"Ja już mam dobry dzień, a Wy?" - napisał rano Kuźniar prezentując skrin ze swojego profilu na Twitterze. Dziennikarz potraktował całą rzecz bardziej humorystycznie.

Reklama

Bardziej oficjalnie podszedł do całej sprawy poseł PO, który wypomniał premier "chęć dialogu". "Pani Premier od jakiegoś czasu nie chce sie ze mną kontaktować... Jestem posłem. Działam w imieniu swoich wyborców. A gdzie obiecany dialog?" - napisał Cezary Tomczyk.

Jak podają wirtualnemedia.pl zbanowani przez szefową rządu zostali też m.in. Przemysław Barankiewicz (Bankier.pl), Bartosz Wieliński („Gazeta Wyborcza”) i Kamil Sikora (WP.pl). - Z jednej strony śmieszne, z drugiej straszne - skomentował to Barankiewicz.

Blokując dostęp niektórym dziennikarzom do swojego profilu premier Beata Szydło dołączyła do innych posłów Prawa i Sprawiedliwości, którzy już to robią: Joanny Lichockiej, Beaty Mazurek i Dominika Tarczyńskiego.

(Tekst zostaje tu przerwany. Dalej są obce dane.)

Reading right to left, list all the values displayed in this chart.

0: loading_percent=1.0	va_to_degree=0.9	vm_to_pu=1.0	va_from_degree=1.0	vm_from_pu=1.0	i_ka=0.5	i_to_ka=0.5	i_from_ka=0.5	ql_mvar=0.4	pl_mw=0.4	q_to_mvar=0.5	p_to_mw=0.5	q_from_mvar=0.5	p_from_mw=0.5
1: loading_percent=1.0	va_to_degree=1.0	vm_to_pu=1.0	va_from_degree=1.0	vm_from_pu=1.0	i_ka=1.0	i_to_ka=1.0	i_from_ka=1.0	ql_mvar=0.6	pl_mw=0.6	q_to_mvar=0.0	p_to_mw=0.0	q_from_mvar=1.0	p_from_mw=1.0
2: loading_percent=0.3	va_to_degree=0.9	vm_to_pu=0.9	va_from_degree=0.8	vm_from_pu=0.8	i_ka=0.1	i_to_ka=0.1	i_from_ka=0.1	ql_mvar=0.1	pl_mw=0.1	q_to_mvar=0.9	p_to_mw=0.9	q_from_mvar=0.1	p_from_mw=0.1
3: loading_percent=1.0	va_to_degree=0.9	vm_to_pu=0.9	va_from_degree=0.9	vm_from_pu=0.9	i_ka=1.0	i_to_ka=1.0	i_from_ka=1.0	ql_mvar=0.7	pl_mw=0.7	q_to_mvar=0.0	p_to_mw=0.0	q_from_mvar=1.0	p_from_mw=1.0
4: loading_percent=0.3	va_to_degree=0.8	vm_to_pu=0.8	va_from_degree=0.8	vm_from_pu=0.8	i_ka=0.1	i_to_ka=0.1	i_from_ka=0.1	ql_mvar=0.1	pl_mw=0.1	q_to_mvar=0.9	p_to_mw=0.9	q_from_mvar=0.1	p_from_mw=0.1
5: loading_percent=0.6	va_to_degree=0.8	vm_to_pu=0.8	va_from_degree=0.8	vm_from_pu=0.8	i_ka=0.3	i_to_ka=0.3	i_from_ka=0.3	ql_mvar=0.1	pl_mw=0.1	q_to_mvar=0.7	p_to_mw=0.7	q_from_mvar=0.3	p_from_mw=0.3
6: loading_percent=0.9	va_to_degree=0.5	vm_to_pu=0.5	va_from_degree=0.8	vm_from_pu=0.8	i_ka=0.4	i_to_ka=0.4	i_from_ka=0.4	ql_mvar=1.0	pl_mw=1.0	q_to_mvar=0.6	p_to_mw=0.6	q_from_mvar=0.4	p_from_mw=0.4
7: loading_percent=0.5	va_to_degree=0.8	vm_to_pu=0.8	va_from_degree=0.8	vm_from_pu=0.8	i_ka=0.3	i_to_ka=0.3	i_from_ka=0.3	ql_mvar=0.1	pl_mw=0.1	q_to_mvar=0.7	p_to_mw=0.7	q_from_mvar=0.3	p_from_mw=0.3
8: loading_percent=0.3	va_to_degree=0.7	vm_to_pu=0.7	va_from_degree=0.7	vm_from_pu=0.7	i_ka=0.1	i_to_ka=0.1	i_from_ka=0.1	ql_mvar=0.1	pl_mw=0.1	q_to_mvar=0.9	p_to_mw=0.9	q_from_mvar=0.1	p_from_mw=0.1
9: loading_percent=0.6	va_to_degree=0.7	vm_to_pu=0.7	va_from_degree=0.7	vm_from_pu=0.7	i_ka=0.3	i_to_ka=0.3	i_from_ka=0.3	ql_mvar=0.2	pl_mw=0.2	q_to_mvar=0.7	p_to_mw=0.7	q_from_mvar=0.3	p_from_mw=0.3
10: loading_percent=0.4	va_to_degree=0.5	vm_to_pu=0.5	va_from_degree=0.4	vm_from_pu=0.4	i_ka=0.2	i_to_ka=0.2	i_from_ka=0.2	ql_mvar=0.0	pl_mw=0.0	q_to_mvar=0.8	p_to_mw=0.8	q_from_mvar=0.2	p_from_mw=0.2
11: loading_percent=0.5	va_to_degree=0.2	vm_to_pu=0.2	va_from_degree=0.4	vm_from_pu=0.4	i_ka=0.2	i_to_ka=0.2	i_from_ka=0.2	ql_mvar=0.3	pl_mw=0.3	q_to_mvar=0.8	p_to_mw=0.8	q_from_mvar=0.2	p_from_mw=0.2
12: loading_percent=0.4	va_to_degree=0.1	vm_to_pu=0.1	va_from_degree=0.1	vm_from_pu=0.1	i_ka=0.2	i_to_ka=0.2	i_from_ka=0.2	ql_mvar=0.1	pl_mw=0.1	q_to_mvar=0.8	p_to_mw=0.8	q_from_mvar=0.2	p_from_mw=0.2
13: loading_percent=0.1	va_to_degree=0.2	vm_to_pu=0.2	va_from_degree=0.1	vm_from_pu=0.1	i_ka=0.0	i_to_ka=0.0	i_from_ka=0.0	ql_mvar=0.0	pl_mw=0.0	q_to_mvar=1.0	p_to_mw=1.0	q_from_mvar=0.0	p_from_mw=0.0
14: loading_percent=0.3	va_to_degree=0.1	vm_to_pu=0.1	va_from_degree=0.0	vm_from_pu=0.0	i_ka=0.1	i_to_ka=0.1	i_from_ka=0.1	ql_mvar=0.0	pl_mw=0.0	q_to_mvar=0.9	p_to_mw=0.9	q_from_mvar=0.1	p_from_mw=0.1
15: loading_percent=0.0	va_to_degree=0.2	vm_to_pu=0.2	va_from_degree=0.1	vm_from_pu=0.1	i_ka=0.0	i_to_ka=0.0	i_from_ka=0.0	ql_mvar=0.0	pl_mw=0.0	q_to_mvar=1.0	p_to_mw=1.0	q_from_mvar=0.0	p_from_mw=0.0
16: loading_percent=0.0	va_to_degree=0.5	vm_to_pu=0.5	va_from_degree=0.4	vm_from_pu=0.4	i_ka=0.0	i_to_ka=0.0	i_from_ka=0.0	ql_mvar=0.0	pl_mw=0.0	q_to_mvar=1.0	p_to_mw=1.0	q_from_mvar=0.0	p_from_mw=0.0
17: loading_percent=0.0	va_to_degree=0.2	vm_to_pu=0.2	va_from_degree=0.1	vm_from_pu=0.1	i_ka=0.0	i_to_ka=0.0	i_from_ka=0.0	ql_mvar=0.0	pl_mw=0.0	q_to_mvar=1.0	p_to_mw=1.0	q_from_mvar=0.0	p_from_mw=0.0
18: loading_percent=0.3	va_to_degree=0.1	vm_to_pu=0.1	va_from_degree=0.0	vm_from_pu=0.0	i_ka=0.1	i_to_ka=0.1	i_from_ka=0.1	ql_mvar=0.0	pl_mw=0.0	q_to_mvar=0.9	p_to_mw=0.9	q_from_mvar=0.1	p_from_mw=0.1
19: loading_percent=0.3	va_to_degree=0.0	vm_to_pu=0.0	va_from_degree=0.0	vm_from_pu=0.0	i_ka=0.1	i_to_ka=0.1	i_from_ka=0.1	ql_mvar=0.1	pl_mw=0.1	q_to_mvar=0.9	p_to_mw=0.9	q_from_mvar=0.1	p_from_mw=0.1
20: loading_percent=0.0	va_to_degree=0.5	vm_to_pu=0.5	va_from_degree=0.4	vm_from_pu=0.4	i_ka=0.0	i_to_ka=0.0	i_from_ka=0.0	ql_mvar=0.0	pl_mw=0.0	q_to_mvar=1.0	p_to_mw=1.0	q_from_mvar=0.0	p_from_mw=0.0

Sylwia Czubkowska z DGP, która od lat pisze o cyfryzacji, dostała bana od Anny Streżyńskiej. - Przykro mi jest, bo zostałam potraktowana jak troll. A nigdy nie przekroczyłam zasad dobrego zachowania. Co więcej bardzo rzadko ją oznaczałam we wpisach - mówi nam Czubkowska.